Pushback against concentrated AI power
Anthropic will not make Mythos Preview generally available, according to the company's April 7 announcement about the model. Instead, only members of Project Glasswing, which include select technology companies and financial partners including Morgan Stanley and JPMorganChase, have the ability to privately evaluate the model and prepare defenses, according to the announcement.
The private evaluation offers a "unique, early-stage opportunity to evaluate next-generation AI tools for defensive cybersecurity across critical infrastructure," according to Oat Opet, chief information security officer for the bank, as quoted in Anthropic's Glasswing announcement.
Security vendors within the Glasswing coalition defend this restricted strategy. CrowdStrike, a founding member of the project, argues that a clear division of labor is necessary, according to a blog post from last week.
"Model safety is the builder's responsibility," while deployment governance falls to security companies, according to CrowdStrike's post.
However, other technology leaders are highly skeptical of keeping the model locked down.
In his blog, IBM's Thomas strongly criticized the restricted access, warning against concentrating the understanding of these advanced systems within a small number of companies.
As AI transitions into foundational infrastructure, "opacity can no longer be the organizing principle for safety," according to Thomas. He asserted that open-source scrutiny is a prerequisite for resilience, adding that "security improves more often through scrutiny than through concealment."

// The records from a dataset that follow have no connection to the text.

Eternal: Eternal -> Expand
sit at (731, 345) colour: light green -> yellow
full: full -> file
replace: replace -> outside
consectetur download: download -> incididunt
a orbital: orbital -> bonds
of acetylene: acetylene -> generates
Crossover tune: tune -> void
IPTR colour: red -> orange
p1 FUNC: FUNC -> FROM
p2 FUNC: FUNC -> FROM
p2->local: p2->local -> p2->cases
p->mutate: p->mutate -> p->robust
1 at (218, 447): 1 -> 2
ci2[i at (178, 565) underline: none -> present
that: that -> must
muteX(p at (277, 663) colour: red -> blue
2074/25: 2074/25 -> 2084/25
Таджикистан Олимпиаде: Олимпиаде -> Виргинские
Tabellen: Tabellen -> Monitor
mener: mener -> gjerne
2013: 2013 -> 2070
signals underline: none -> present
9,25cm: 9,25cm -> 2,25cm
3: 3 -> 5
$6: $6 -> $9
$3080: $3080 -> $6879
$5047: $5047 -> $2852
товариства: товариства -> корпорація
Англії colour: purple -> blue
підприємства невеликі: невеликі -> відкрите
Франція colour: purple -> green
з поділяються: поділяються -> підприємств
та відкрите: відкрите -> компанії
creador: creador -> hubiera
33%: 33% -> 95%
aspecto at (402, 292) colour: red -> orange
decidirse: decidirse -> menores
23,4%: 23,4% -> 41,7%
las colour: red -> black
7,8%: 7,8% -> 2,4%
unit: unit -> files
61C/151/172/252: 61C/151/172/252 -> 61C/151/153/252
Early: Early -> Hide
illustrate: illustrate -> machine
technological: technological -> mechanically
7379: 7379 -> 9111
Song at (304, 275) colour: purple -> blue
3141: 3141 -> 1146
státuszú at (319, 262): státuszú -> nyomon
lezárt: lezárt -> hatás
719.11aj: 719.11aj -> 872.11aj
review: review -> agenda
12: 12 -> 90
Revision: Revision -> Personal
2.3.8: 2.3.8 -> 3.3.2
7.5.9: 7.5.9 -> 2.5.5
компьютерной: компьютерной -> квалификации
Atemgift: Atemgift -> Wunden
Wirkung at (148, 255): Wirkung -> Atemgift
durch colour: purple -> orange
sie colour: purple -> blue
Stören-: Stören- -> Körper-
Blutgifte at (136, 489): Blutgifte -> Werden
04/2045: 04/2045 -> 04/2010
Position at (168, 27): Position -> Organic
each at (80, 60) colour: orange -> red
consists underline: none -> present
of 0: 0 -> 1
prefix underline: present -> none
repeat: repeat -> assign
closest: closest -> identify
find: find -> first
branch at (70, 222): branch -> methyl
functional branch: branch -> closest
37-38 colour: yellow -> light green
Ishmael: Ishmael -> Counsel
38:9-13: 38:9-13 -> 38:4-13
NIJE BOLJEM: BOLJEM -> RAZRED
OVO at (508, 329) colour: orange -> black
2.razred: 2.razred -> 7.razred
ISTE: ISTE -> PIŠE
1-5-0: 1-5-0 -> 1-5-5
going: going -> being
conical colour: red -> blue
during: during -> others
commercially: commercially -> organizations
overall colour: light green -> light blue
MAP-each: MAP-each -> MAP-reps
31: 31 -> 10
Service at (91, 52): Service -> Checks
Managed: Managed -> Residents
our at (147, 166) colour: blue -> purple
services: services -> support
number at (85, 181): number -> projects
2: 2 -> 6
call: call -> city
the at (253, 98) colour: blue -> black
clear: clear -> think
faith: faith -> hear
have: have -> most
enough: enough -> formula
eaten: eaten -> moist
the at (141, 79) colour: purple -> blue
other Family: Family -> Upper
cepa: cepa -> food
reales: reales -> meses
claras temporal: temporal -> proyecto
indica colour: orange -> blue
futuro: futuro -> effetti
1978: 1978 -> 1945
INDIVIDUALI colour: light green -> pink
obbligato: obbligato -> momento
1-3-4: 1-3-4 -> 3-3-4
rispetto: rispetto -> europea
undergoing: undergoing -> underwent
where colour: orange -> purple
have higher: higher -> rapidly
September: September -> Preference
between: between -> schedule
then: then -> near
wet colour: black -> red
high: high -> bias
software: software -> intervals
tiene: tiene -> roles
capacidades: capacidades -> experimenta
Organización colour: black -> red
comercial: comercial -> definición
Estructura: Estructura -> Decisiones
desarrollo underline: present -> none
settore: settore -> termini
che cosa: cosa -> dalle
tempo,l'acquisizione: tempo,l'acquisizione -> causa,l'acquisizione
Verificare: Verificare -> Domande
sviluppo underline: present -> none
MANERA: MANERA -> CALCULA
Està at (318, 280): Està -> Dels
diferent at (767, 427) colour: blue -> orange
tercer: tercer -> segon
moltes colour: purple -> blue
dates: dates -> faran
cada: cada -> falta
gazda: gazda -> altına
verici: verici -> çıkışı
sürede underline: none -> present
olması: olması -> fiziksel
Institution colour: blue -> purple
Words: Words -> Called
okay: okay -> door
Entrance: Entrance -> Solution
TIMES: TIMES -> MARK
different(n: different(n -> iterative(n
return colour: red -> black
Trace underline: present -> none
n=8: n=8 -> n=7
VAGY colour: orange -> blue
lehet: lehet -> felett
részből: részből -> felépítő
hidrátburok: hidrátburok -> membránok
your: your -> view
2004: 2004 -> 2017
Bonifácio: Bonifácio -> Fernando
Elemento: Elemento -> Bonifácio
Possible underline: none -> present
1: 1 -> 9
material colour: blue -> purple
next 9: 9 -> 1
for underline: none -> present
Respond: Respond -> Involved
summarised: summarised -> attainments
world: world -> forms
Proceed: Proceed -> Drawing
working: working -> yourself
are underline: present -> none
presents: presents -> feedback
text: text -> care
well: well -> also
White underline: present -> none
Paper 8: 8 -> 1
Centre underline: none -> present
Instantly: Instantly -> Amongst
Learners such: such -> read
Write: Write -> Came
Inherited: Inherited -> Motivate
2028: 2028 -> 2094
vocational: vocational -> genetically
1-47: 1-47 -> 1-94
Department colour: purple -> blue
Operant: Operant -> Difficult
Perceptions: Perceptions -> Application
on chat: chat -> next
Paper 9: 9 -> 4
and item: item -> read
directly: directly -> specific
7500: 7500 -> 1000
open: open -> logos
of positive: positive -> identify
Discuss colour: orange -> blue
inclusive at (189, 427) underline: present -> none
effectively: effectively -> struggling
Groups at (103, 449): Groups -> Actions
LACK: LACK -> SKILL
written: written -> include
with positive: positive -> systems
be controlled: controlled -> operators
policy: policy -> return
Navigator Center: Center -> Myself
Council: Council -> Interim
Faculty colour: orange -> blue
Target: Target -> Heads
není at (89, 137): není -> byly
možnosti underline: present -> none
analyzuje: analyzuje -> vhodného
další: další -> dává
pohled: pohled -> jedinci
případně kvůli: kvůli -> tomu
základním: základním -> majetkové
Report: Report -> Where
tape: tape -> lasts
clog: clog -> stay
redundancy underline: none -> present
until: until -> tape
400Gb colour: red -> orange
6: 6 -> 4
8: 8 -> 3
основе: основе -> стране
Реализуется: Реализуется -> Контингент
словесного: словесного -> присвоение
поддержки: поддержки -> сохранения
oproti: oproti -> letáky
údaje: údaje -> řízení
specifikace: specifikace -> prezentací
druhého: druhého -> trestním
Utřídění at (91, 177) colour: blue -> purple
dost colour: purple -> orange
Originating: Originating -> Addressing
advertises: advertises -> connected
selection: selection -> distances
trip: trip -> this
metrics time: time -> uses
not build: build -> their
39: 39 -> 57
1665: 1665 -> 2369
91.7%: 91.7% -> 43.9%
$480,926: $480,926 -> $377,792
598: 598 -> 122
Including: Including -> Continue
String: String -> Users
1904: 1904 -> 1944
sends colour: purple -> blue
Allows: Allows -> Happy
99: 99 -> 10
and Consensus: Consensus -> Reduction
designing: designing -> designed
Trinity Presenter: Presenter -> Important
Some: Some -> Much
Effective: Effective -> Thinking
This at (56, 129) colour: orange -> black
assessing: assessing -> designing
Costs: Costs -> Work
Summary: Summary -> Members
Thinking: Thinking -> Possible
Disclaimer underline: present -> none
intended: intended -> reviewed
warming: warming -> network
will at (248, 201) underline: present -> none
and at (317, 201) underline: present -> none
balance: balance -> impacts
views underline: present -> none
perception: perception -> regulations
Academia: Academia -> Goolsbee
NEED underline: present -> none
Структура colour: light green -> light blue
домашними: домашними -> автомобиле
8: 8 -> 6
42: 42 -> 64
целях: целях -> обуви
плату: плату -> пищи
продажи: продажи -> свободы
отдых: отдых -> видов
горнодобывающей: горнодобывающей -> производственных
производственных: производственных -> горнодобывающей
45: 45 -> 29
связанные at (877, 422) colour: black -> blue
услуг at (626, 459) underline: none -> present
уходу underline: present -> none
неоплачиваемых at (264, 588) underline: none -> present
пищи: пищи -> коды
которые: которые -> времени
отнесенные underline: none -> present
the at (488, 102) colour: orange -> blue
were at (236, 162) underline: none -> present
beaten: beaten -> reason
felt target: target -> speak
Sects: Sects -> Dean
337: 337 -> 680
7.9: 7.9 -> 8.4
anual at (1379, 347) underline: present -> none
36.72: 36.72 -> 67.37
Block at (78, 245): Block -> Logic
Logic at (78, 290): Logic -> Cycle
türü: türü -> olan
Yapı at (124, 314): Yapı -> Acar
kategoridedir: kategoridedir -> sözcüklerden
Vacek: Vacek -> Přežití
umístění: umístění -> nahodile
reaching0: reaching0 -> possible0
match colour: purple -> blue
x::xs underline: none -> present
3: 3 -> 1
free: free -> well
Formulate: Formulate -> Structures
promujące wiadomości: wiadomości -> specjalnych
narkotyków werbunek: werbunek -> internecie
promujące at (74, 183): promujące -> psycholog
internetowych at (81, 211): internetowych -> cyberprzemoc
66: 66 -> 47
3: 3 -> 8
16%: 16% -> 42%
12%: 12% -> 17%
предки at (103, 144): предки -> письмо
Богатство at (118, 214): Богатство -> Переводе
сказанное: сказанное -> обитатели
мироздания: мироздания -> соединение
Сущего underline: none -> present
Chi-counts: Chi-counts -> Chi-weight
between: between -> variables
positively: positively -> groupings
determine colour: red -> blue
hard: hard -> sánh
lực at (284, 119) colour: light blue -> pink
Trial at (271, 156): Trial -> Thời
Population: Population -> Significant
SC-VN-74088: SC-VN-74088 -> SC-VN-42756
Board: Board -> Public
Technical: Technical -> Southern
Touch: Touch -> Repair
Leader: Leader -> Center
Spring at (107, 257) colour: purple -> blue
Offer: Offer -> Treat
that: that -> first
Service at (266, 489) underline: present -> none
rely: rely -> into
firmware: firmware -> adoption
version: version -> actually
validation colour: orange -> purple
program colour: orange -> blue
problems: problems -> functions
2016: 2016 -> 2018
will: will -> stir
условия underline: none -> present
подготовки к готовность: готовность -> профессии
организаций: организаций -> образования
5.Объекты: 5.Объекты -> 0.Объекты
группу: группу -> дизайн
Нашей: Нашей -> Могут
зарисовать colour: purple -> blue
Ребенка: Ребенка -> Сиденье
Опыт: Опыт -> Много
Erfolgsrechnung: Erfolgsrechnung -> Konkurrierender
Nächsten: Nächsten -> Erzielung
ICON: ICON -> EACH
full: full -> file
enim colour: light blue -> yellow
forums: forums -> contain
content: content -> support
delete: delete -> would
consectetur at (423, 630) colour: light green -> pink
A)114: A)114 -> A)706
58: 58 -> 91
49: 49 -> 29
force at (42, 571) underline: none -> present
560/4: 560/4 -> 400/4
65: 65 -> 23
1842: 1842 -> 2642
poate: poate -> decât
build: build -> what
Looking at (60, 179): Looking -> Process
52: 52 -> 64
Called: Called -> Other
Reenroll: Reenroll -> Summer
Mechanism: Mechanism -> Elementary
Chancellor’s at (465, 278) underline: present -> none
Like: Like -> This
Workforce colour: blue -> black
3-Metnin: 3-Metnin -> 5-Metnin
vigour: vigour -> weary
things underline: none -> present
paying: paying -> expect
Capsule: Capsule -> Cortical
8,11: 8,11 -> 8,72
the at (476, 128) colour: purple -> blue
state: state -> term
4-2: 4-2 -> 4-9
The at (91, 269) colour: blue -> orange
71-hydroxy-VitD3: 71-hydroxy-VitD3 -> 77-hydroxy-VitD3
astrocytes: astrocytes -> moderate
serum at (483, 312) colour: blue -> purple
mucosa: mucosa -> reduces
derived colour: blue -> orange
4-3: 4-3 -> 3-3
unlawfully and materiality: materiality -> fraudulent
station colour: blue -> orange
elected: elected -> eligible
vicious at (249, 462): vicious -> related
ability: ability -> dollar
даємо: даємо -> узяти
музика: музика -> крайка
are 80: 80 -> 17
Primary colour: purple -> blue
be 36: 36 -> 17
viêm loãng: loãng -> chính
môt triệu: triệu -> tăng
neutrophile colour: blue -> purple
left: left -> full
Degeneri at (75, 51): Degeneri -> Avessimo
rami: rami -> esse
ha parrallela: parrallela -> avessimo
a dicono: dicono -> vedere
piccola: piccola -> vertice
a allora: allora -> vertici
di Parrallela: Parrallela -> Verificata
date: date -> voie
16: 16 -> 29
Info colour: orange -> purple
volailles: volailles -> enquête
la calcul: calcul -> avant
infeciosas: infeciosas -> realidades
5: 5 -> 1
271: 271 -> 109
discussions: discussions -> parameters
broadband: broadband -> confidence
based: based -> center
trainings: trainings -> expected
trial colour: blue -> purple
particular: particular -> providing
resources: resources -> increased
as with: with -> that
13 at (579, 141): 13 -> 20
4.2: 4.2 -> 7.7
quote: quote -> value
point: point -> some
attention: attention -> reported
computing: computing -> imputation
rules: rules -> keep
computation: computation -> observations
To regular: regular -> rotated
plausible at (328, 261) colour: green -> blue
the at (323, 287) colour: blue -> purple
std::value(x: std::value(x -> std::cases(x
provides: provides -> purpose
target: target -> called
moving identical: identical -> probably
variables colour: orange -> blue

IBM is not a member of Project Glasswing, but even within the coalition, tech industry leaders acknowledge the tension between closed models and the broader security community.
Linux Foundation CEO Jim Zemlin noted that open-source maintainers, whose code underpins critical systems like banking, have historically lacked the budgets of large security teams.
Zemlin warned that the industry is entering a dangerous transition period where threat actors might gain an early advantage.
To ensure a secure future for the software that powers the economy, access to top AI cybersecurity tools must be "evenly distributed and not concentrated in the hands of the few with the cash and the headcount," according to Zemlin.